Most often, zinc alloys are used to create carburetors, speedometer frames, radiator grilles, hydraulic brakes, pumps and decorative elements, parts for washing machines, mixers and kitchen equipment, watch cases, typewriters, cash registers and household appliances. These parts cannot be used in industrial production: when the temperature rises to 100 C, the strength of the product decreases by a third, and hardness by almost 40%. When the temperature drops to 0 C, zinc becomes too brittle, which can lead to breakage.
Meaning for humans
Zinc is an essential component of body tissue. The second most abundant microelement after iron. Without it, proteins and nucleic acids are not synthesized.
Life processes
The metal is involved in the following processes:
- Tissue regeneration.
- Metabolism of vitamin E.
- Synthesis of testosterone, insulin, growth hormones, etc.
- Alcohol breakdown.
- Functioning of the prostate, sperm production.
The human body of average build contains up to 2 g of zinc compounds.
Places of metal accumulation are muscle tissue, liver, pancreas, prostate.
Nutrition
The daily “standard” of zinc for women/men is 9/12 mg.
Rich in zinc:
- Pumpkin and sunflower seeds.
- Meat.
- Hard varieties of cheese.
- Oysters.
- Oatmeal.
- Peas, beans, chickpeas, mung beans.
- Bitter chocolate.
Zinc deficiency causes irritability and depression. On the physical plane – anemia, unmotivated exhaustion, amnesia, weakened vision, allergies.
The use of metal in medicine is zinc oxide (zinc ointment). This is a popular antiseptic and anti-inflammatory agent.
Warning
Uncontrolled entry of metal into the body causes poisoning. It is generated by sulfates or chlorides. They can form when storing food in galvanized containers.

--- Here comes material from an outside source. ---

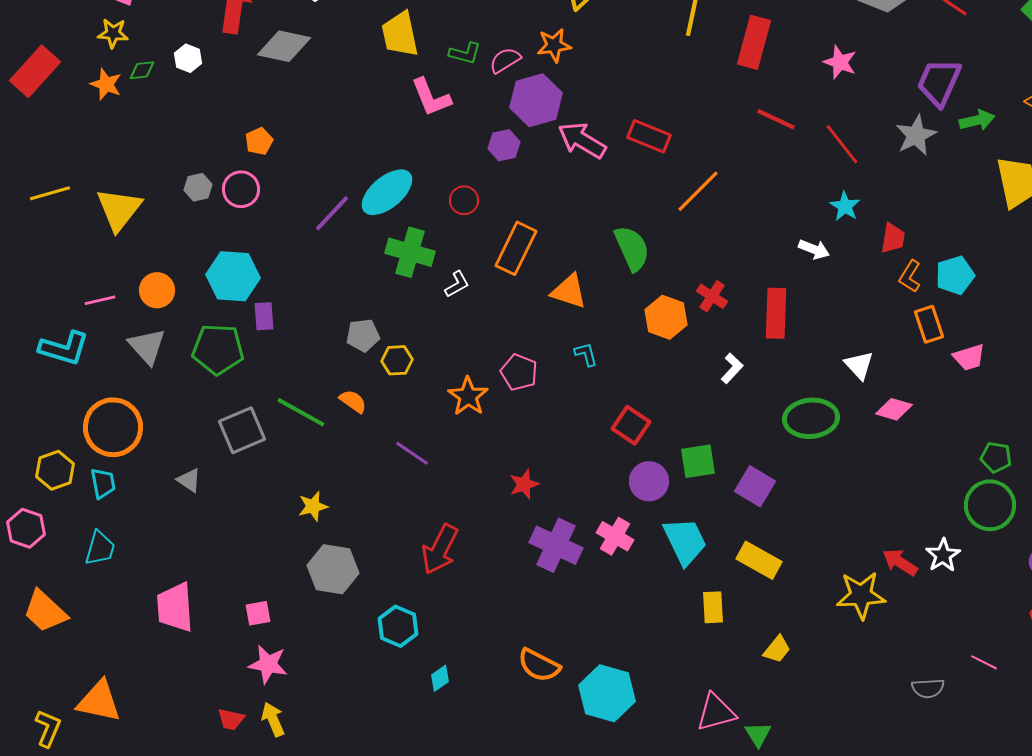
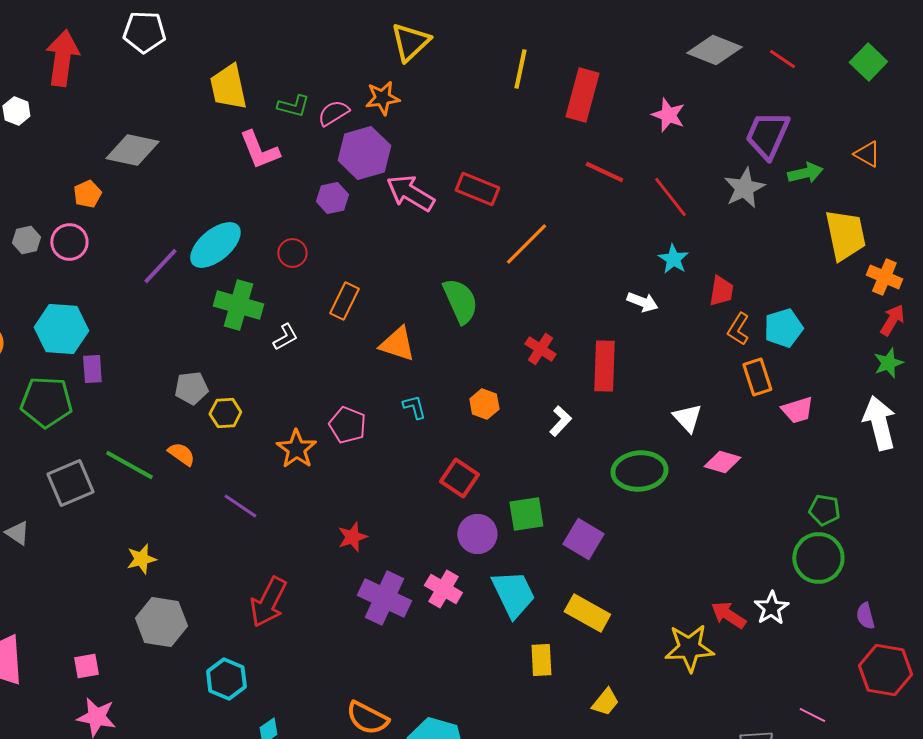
gray diamond: (284, 46) -> (132, 150), moved
orange rectangle: (516, 248) -> (344, 301), size x0.7
orange hexagon: (666, 317) -> (484, 404), moved, size x0.7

Symptoms of zinc vapor poisoning:
- Intense thirst.
- Sweetish taste in the mouth.
- Loss or decrease in appetite.
- Dry cough.
The person feels overwhelmed and tired. Feels drowsy, chest pain.
For severe poisoning, 1 gram of zinc sulfate is sufficient.
You need to remove toxins immediately. Their presence provokes anemia, growth inhibition, and infertility.